◆ TEXTE DE LECTURE ◆
»»

L’ENTV nous a honorés jeudi de quelques minutes nous montrant en son et images notre président en conversation joviale avec John Kerry. Nous avons entendu le ministre américain lui demander ce que l’Amérique pouvait faire concrètement et immédiatement pour aider l’Algérie (notre raison d’être sur la Terre et celle de notre diplomatie est de toujours quémander de l’aide aux uns ou aux autres), et notre président répondre : « de la technologie » ; puis, un instant après, « de l’intelligence ». Je n’ai pas saisi, en dépit de mes efforts, le reste des brefs moments de la discussion diffusés, ni donc la réponse du ministre américain qui ne pouvait être, s’agissant d’un homme intelligent, qu’embarrassée.
Et que font les Américains quand ils sont embarrassés ? Ils se laissent aller à un rire aux éclats, histoire de se donner le temps de trouver la parade. Car si le président avait à l’esprit la technologie, civile ou militaire, Kerry aurait immédiatement compris la nature de sa demande. Mais comment ferait-il pour lui donner, vendre ou prêter de l’intelligence ? S’il n’avait été un bon diplomate et un homme bien élevé, il aurait pu lui rétorquer : « Et le 4e mandat, c’est intelligent » ?
Notre président disait en quelque sorte au secrétaire d’Etat : « Il nous reste un peu de pétrole à vendre mais nous n’avons jamais eu d’idées ». Il a raison en cela car si nous en avions eu de bonnes, cela se serait vu et il en serait resté quelque chose car l’intelligence ne s’évapore pas comme les hydrocarbures, elle se renouvelle par sa propre dynamique. Tout peut disparaître dans un pays, sauf l’intelligence quand elle existe et tant qu’il y a de la vie pour la porter. Par contre nous avons souvent eu de très mauvaises idées, comme Bouteflika avec le 4e mandat : un véritable attentat contre l’intelligence nationale et la sûreté mentale de l’Etat, crime malheureusement non répertorié dans notre code pénal.

««

◆ DONNÉES ENREGISTRÉES ◆

»»

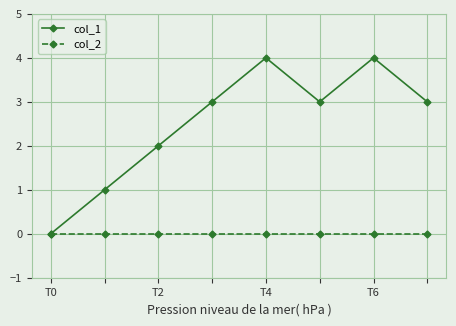

What is the greatest value displayed?

4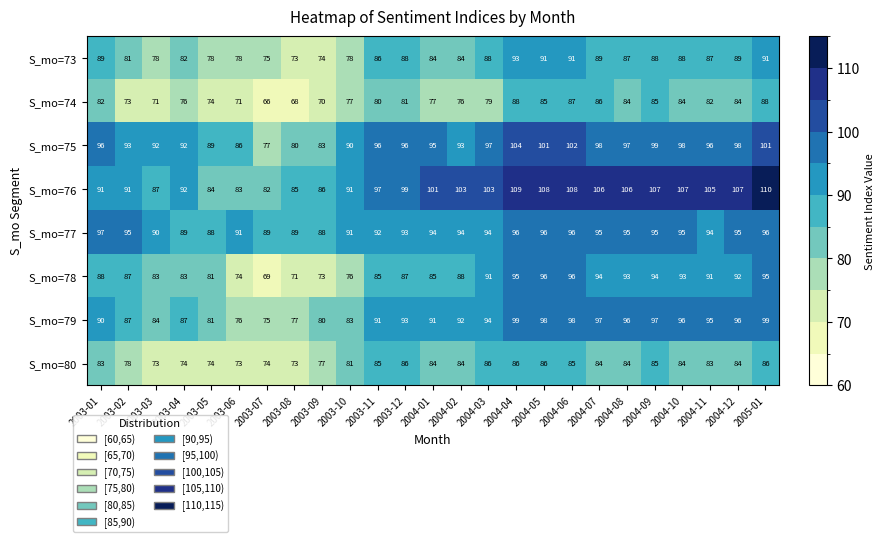

Rank the series by their maximum value, from lowest to highest.

S_mo=80, S_mo=74, S_mo=73, S_mo=78, S_mo=77, S_mo=79, S_mo=75, S_mo=76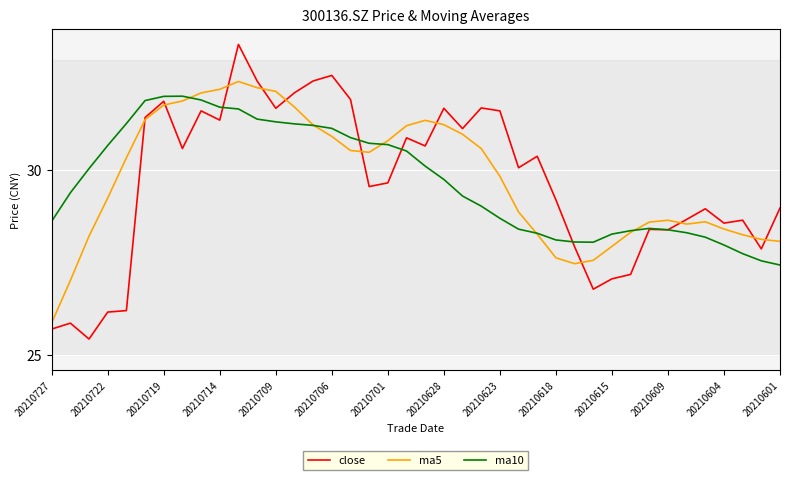

Rank the series by their maximum value, from lowest to highest.

ma10, ma5, close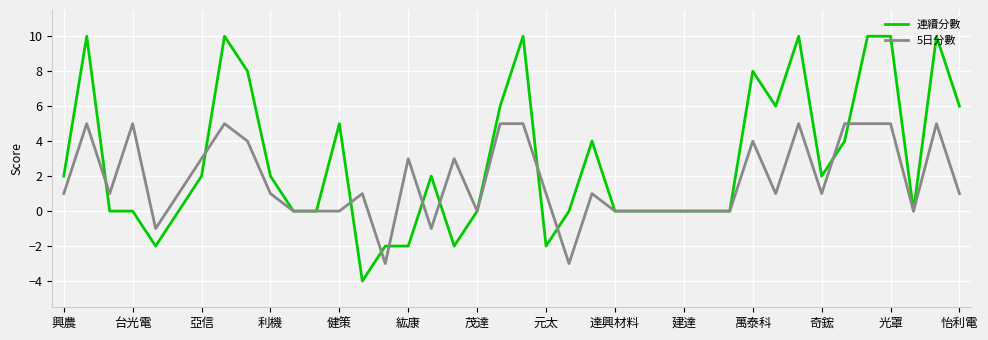

List the series in order of their peak value, highest first.

連續分數, 5日分數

««

◆ SÉRIE D'EXERCICES ◆
- A) Répondez aux questions suivantes d'après le texte de lecture :
(i) Quelle chaîne a diffusé les images de la conversation entre le président et John Kerry ?
(ii) Que font les Américains quand ils sont embarrassés ?
(iii) À quoi l'intelligence est-elle opposée parce qu'elle ne s'évapore pas ?
- B) Réécrivez tout ce qui va de « Notre président disait » jusqu'à « notre code pénal. » dans le texte de lecture, en remplaçant « pétrole » par « gaz ».
- C) Résumez le texte de lecture en deux phrases.

◆ RÉPONSES AUX EXERCICES ◆
- A)
(i) L'ENTV.
(ii) Ils se laissent aller à un rire aux éclats.
(iii) Aux hydrocarbures.

- B)
Notre président disait en quelque sorte au secrétaire d’Etat : « Il nous reste un peu de gaz à vendre mais nous n’avons jamais eu d’idées ». Il a raison en cela car si nous en avions eu de bonnes, cela se serait vu et il en serait resté quelque chose car l’intelligence ne s’évapore pas comme les hydrocarbures, elle se renouvelle par sa propre dynamique. Tout peut disparaître dans un pays, sauf l’intelligence quand elle existe et tant qu’il y a de la vie pour la porter. Par contre nous avons souvent eu de très mauvaises idées, comme Bouteflika avec le 4e mandat : un véritable attentat contre l’intelligence nationale et la sûreté mentale de l’Etat, crime malheureusement non répertorié dans notre code pénal.

- C) Quand John Kerry a demandé ce que l'Amérique pouvait faire pour aider l'Algérie, le président a répondu « de la technologie », puis « de l'intelligence ». Selon le texte de lecture, l'Algérie n'a jamais eu de bonnes idées mais souvent de très mauvaises, comme le 4e mandat de Bouteflika, présenté comme un attentat contre l'intelligence nationale.